Gar keinen Radweg gibt es nur wenige Kilometer entfernt zwischen Schwemsal und Bad Düben in Sachsen. Wenn Schwemsaler in die Kurstadt zum Einkaufen, zur Schule oder zum Arzt wollen, bleibt ihnen nur die Bundesstraße. "Auf der B107 fahren so viele Laster, das ist lebensgefährlich", beklagt sich ein Mann aus Schwemsal. Eine ältere Frau winkt ab: "Auf der Bundesstraße kann ich nicht mit dem Rad fahren, da hab ich Angst." Mehrfach hätte es schon schlimme Unfälle gegeben, sagt die Rentnerin.
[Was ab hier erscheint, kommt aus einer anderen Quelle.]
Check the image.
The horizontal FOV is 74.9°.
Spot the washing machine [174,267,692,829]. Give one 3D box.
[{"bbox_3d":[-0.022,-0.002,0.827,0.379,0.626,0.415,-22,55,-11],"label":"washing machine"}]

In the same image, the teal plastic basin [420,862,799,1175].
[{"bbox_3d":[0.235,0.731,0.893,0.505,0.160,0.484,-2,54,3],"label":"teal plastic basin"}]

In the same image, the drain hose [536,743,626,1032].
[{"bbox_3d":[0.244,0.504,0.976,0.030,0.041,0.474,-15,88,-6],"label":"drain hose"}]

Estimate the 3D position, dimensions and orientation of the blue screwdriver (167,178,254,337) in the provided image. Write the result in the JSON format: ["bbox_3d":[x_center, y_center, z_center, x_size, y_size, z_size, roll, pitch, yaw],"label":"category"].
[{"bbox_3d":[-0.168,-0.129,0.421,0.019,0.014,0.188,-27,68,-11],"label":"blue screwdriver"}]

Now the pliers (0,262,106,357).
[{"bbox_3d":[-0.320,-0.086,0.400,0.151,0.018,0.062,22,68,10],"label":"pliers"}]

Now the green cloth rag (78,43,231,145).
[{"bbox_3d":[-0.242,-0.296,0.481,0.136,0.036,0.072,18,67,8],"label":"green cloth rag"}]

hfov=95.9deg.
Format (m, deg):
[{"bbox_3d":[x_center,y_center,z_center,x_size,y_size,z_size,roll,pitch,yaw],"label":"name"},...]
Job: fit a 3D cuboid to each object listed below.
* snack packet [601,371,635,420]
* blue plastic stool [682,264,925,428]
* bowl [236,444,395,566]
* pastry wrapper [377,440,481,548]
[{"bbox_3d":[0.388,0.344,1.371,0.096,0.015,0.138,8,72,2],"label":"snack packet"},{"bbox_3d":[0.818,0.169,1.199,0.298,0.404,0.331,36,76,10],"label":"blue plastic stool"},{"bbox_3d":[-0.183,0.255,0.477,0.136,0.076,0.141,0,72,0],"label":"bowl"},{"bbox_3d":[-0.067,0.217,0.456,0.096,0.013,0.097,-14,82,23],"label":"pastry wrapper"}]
Bei länderübergreifender Planung geht es nicht voran

Auf schnelle Abhilfe können die Schwemsaler aber nicht hoffen. Ein Radweg aus dem Ortsteil der Gemeinde Muldestausee über die Landesgrenze hinweg ins sächsische Bad Düben ist eine bürokratische Herausforderung, heißt es aus dem Gemeindeamt.

Wir bemängeln seit Jahren, dass es keinen fahrbahnbegleitenden Radweg an der Bundesstraße Richtung Bad Düben gibt.
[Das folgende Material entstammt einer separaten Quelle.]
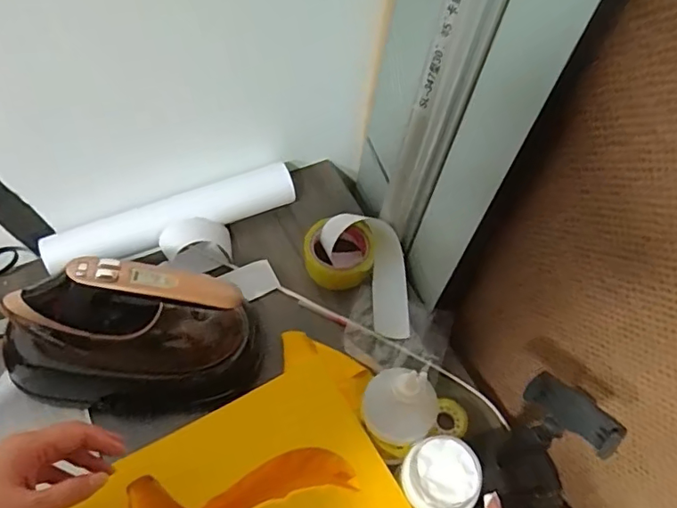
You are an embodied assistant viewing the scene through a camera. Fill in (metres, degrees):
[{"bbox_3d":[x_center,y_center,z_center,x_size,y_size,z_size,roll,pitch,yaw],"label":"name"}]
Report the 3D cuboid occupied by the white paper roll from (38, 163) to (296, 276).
[{"bbox_3d":[-0.237,-0.050,0.783,0.362,0.049,0.058,-19,59,-14],"label":"white paper roll"}]

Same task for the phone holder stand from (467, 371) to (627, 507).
[{"bbox_3d":[0.207,0.195,0.536,0.065,0.274,0.104,-31,63,-21],"label":"phone holder stand"}]

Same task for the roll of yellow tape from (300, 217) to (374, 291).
[{"bbox_3d":[0.002,-0.002,0.770,0.105,0.059,0.081,13,57,6],"label":"roll of yellow tape"}]

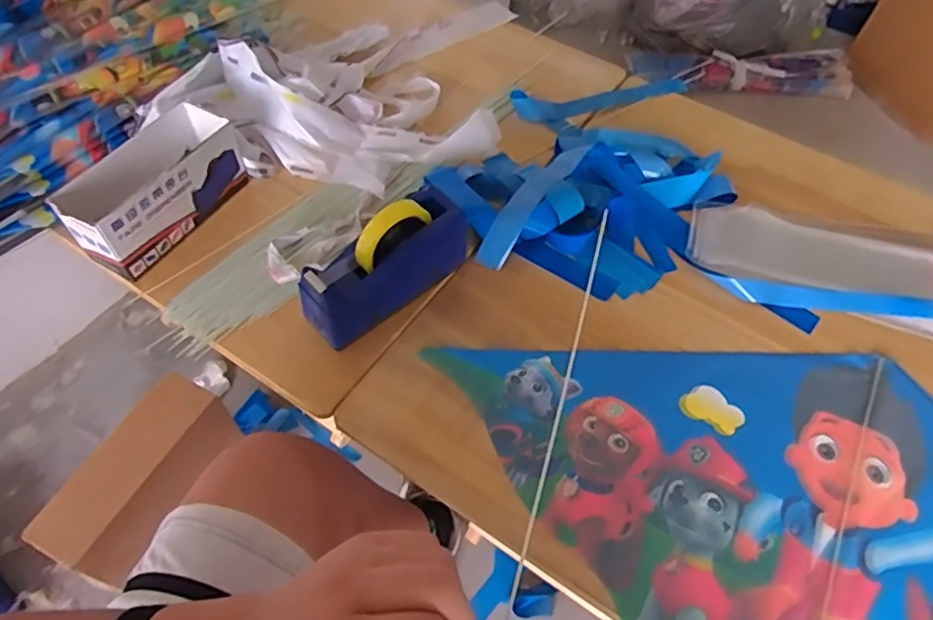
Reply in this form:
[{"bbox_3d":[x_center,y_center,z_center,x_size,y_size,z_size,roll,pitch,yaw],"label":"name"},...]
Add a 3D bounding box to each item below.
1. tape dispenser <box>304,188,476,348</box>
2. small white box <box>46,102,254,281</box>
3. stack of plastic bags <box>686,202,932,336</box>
[{"bbox_3d":[-0.091,-0.058,0.716,0.069,0.123,0.214,41,65,20],"label":"tape dispenser"},{"bbox_3d":[-0.383,-0.158,0.765,0.083,0.106,0.231,27,59,15],"label":"small white box"},{"bbox_3d":[0.517,-0.068,0.820,0.422,0.015,0.183,17,59,8],"label":"stack of plastic bags"}]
Ferid Giebler, Bürgermeister der Gemeinde Muldestausee

Die Gemeinde Muldestausee sei dafür nicht zuständig. "Das Land und der Bund reagieren bisher nicht", zuckt Giebler mit den Schultern. Der Bürgermeister sieht einen erheblichen Bedarf für einem sicheren Radweg nach Bad Düben. Dafür wäre eine länderübergreifende Planung und Finanzierung notwendig. Doch es tut sich nichts.

Die Gemeinde Muldestausee ist inzwischen der Arbeitsgruppe fahrradfreundliche Kommunen beigetreten. "Im Verbund mit vielen weiteren Kommunen in Sachsen-Anhalt wollen wir mehr Druck auf Land und Bund ausüben, das die ihren Verpflichtungen nachkommen", sagt der Bürgermeister. Wohlgemerkt: es geht hier nicht um ein internationales Verkehrsgroßprojekt, so Giebler, sondern um vier Kilometer Radweg in der Dübener Heide.

Quelle: MDR/aso

Dieses Thema im Programm: MDR SACHSEN-ANHALT - Das Radio wie wir | 02. November 2020 | 07:10 Uhr

5 Kommentare

Denkschnecke vor 46 Wochen

"So weit ich weis gibt es für die Radfahrer auch keine Pflicht Radwege zu benutzen."
Das ist doch leicht herauszubekommen, wenn Sie da vorbeifahren: Wenn da ein blaues Schild mit einem weißen Fahrrad drauf ist, dann ist er benutzungspflichtig, und sonst nicht.

uevchen vor 46 Wochen

Ich stimme Reiner zu. Wo Radwege sind werden diese nicht genutzt. (Reinsdorf-Apollensdorf)Diese Radwege sind keine Huckelpisten. So weit ich weis gibt es für die Radfahrer auch keine Pflicht Radwege zu benutzen. Also warum mehr bauen.

Reiner202 vor 46 Wochen

Wir haben seit Jahren einen Radweg, aber??? Niemand fährt darauf ,obwohl die B180 sehr stark befahren ist. Der Fahrradbund (Kasperverein ) kritisiert zu wenig Fahrradwege, wenn sie da sind werden nicht genutzt.